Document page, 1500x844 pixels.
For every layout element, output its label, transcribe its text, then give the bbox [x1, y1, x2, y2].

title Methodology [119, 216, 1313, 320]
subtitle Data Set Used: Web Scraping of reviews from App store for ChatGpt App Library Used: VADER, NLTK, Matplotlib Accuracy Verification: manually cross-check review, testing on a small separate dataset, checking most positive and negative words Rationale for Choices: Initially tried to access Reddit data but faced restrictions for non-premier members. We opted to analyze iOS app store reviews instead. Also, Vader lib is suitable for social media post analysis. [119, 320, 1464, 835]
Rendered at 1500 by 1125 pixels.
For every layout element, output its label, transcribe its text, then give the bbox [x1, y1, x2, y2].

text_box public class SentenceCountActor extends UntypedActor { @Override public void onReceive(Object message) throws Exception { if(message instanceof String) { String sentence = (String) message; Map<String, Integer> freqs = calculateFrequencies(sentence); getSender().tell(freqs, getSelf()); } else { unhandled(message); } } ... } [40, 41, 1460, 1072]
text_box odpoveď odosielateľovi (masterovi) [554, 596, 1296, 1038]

==================================================

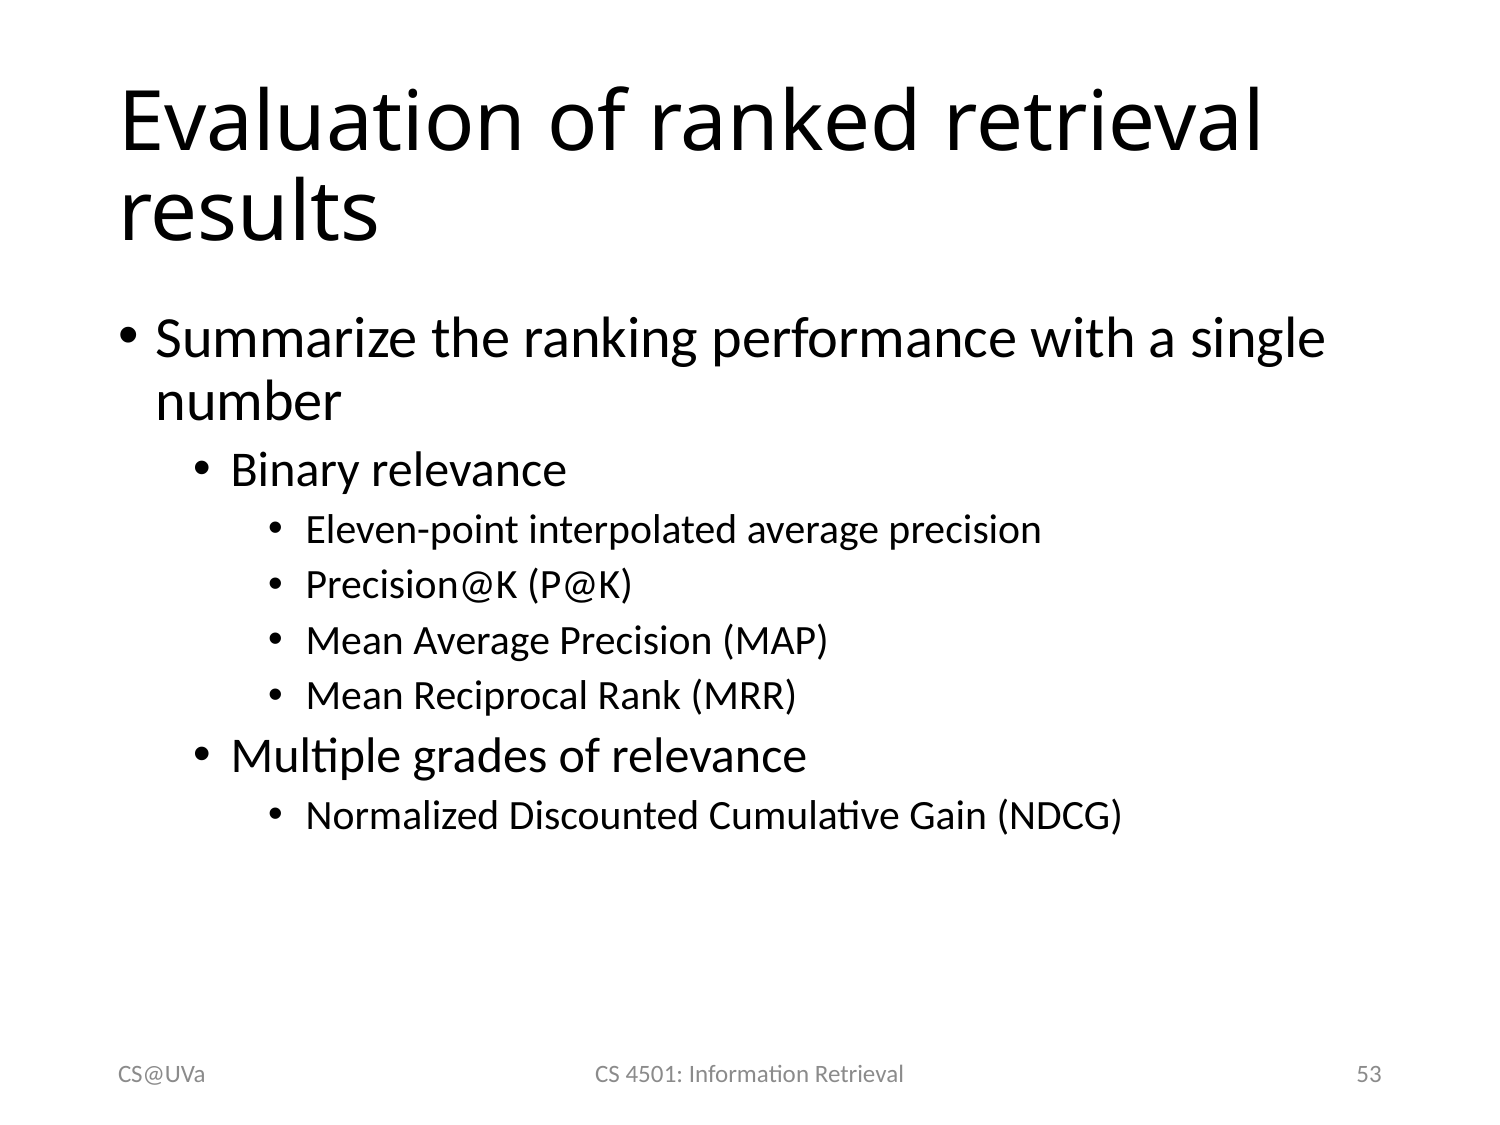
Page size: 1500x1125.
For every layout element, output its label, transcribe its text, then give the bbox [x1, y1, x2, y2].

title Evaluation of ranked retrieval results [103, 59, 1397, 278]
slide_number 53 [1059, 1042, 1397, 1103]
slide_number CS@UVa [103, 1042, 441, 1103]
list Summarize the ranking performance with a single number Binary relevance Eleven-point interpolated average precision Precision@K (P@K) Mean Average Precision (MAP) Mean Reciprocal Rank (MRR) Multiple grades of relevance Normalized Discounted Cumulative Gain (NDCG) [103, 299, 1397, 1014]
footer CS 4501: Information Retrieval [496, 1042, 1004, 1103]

==================================================

Every line above from the line with "Document page, 1500x844 pixels." to the line with "Rendered at 1500 by 1125 pixels.", inclusive, must be returned exactly; no other line belongs in the reply.

**Solution for this problem**.
Document page, 1500x844 pixels.
For every layout element, output its label, transcribe its text, then give the bbox [x1, y1, x2, y2].

title Methodology [119, 216, 1313, 320]
subtitle Data Set Used: Web Scraping of reviews from App store for ChatGpt App Library Used: VADER, NLTK, Matplotlib Accuracy Verification: manually cross-check review, testing on a small separate dataset, checking most positive and negative words Rationale for Choices: Initially tried to access Reddit data but faced restrictions for non-premier members. We opted to analyze iOS app store reviews instead. Also, Vader lib is suitable for social media post analysis. [119, 320, 1464, 835]
Rendered at 1500 by 1125 pixels.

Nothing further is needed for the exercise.